Nikodem Sulik-Sarnowski (August 15, 1893 – January 14, 1954; noms de guerre Jodko, Jod, Karol, and Sarnowski) was an officer of the Russian Imperial Army, and Generał brygady of the Polish Army.

==Biography==
Born August 15, 1893 in the village of Kamienna Stara near Sokółka, Sulik began his military career in the Russian Army, as the part of Poland where he was born belonged to the Russian Empire. In 1918, he became a member of Samoobrona Grodzienska, a Polish organization for Grodnian self-defence; on January 22, 1919, he was named commandant of the Białystok Rifle Regiment of the 1st Lithuanian–Belarusian Division. Sulik fought in the Polish-Soviet War, and took part in the Żeligowski's Mutiny, which resulted in capturing Wilno in September 1920.
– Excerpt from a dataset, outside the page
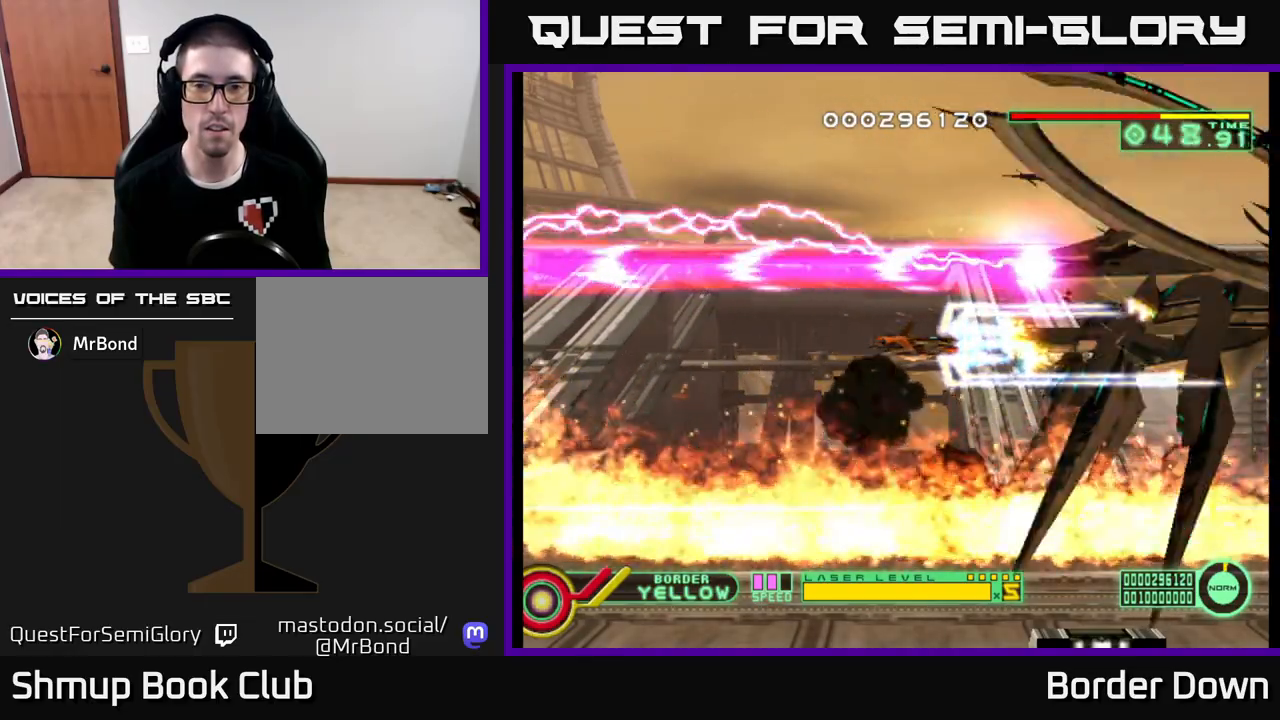
{"buttons": ["A"], "left_stick": "center", "right_stick": "center", "events": []}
In the 1920s, Sulik served in the Polish Army and was frequently transferred between several infantry divisions. In the period September 1927 - February 1929, he was director of the Central School of the Border Guard. Transferred to Regional Office of Military Preparation in Toruń, he finally ended up in the Border Protection Corps (KOP) units located along eastern border of the Second Polish Republic. He served in the KOP in Stolpce, Baranowicze, and Sarny from October 1937 (see Sarny Fortified Area).

After the Soviet invasion of Eastern Poland on September 17, 1939, Sulik commanded KOP units in several skirmishes with the advancing Red Army troops. He did not give up his weapons after the Battle of Kock, and joined the Polish resistance. In November 1939, he was nominated as deputy to Janysz Galadyk, commandant of Wilno district of the Service for Poland's Victory. On April 13, 1941, Sulik was arrested and subsequently tortured by the NKVD, but he was released just a few months later, under the Sikorski-Mayski Agreement.
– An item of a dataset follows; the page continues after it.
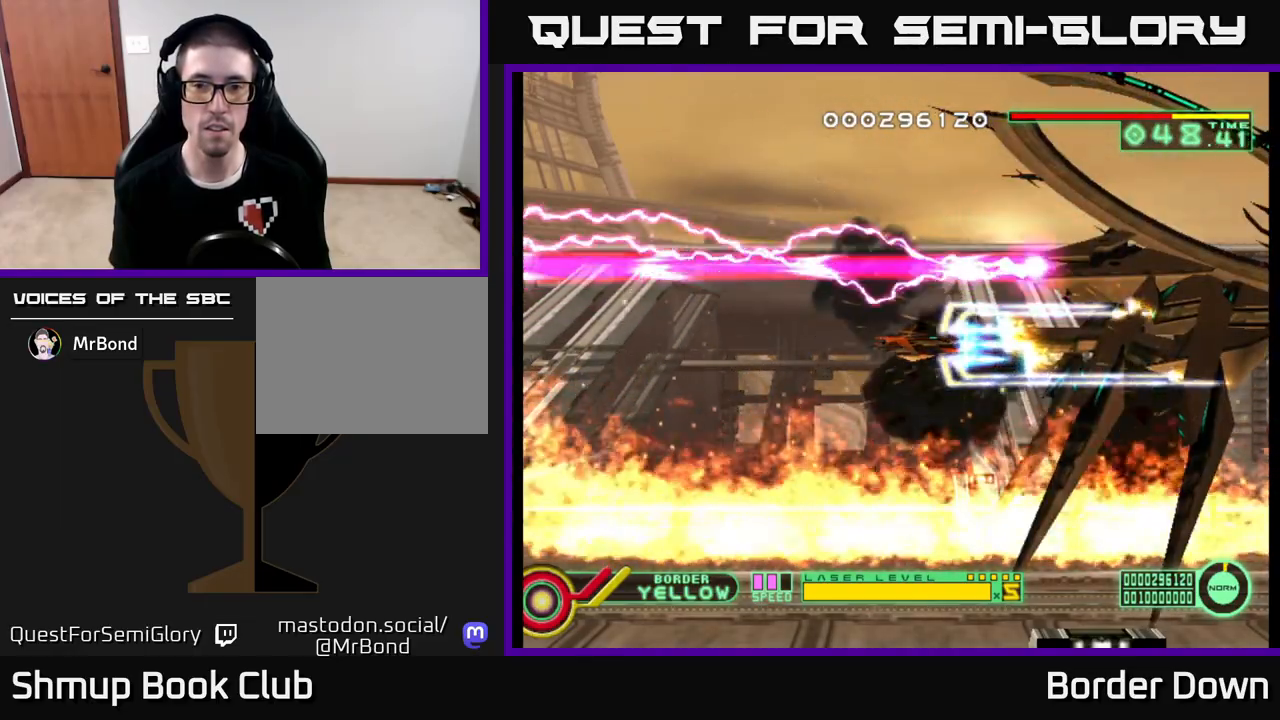
{"buttons": ["A", "DPAD_LEFT"], "left_stick": "center", "right_stick": "center", "events": [[350, "DPAD_LEFT", "down"]]}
Sulik joined the Polish Armed Forces in the East, specifically to Anders' Army. Sulik, promoted to general in 1944, was commandant of the 5th Eastern Borderlands Infantry Division during the Italian Campaign of 1943 to 1945. On July 23, 1944, he was awarded the Virtuti Militari; he received the Polonia Restituta posthumously.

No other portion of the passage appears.